This repository contains experiments comparing the accuracy of open source Finnish part-of-speech taggers and lemmatization algorihtms.
- spaCy 3.3.0
- Experimental Finnish model for spaCy 0.10.0b1
- FinnPos git commit 81c1f735 (Oct 2019)
- Simplemma 0.6.0
- Stanza 1.4.0
- Trankit 1.1.1
- Turku neural parser pipeline git commit 8c9425dd (Jan 2022)
- UDPipe (through spacy-udpipe 1.0.0)
- UralicNLP 1.3.0
- libvoikko 4.3.1 and Python voikko module 0.5
- FinnTreeBank 1 v1: randomly sampled subset of about 1000 sentences
- FinnTreeBank 2: news, Sofie and Wikipedia subsets
- UD_Finnish-TDT r2.9: the testset
Install dependencies:
- Python 3.9
- libvoikko with Finnish morphology data files
- clang (or other C++ compiler)
- Dependencies needed to compile FinnPos and cg3
Setup git submodules, create a Python 3.9 (must be 3.9 because the Turku parser is incompatible with more recent Python versions) virtual environment and download test data and models by running the following commands:
git submodule init
git submodule update
python3.9 -m venv venv
source venv/bin/activate
pip install wheel
pip install -r requirements.txt
./download_data.sh
./download_models.sh
./run.sh
The numerical results will be saved in results/evaluation.csv, POS and lemma errors made by each model will be saved in results/errorcases, and plots will be saved in results/images.
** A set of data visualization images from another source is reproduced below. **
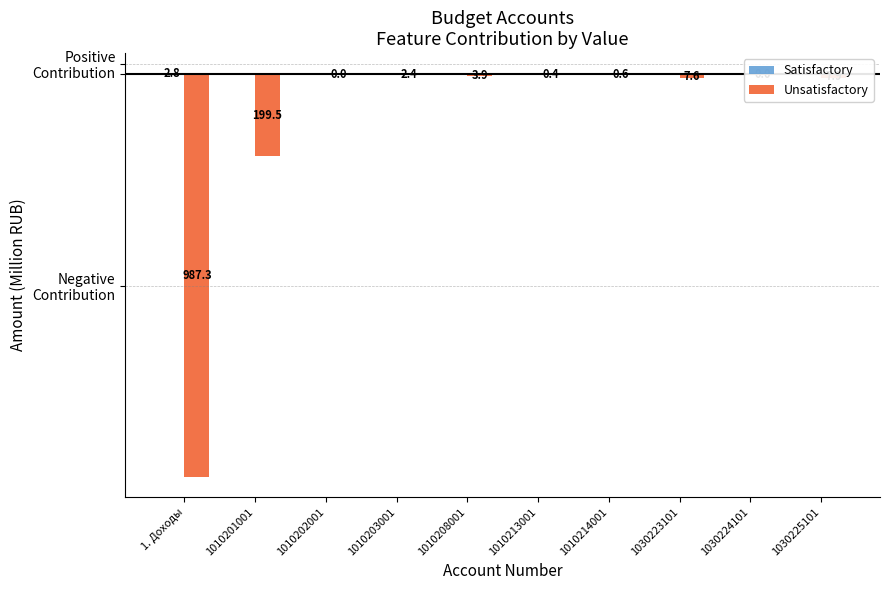

List the series in order of their peak value, lowest first.

Unsatisfactory, Satisfactory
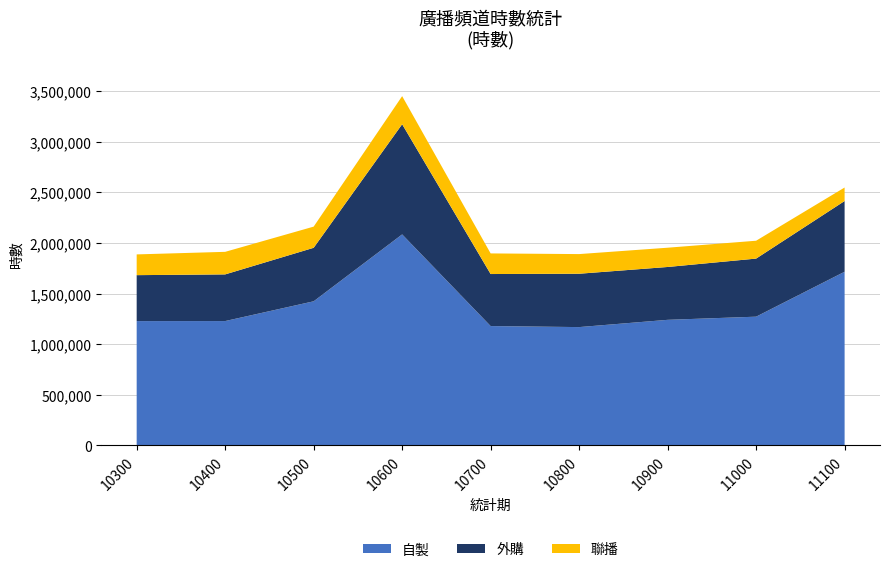

Reading left to right, list all the values displayed in this chart.

自製: 1228256.9	1228575.2	1423780.6	2084674.0	1179147.0	1168955.7	1240698.4	1271853.9	1715806.6
外購: 453860.2	460992.0	528543.9	1088592.0	514037.0	527131.7	522181.8	573815.0	698756.1
聯播: 204968.9	222865.5	209199.5	277493.0	203624.0	194090.5	190314.8	176532.8	133328.3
Lemmatization error rates (proportion of tokens where the predicted lemma differs from the ground truth lemma) for the tested algorithms on the test datasets.
Execution duration as a function of the average (over datasets) error rate. Lower values are better on both axes. Notice that the Y-axis is on log scale.
The execution duration is measured as a batched evaluation (a batch contains all sentences from one dataset) on a 4 core CPU. Turku neural parser and StanfordNLP can be run on a GPU which most likely improves their performance, but I haven't tested that.
Part-of-speech error rates for the tested algorithms.
Note that FinnPos and Voikko do not make a distinction between auxiliary and main verbs and therefore their performance suffers by 4-5% in this evaluation as they mispredict all AUX tags as VERBs.
Execution duration as a function of the average error rate.
Comparing spacy-fi and StanfordNLP results, it seems that increasing the computational effort about 100-fold seems to improve the accuracy only by a small amount.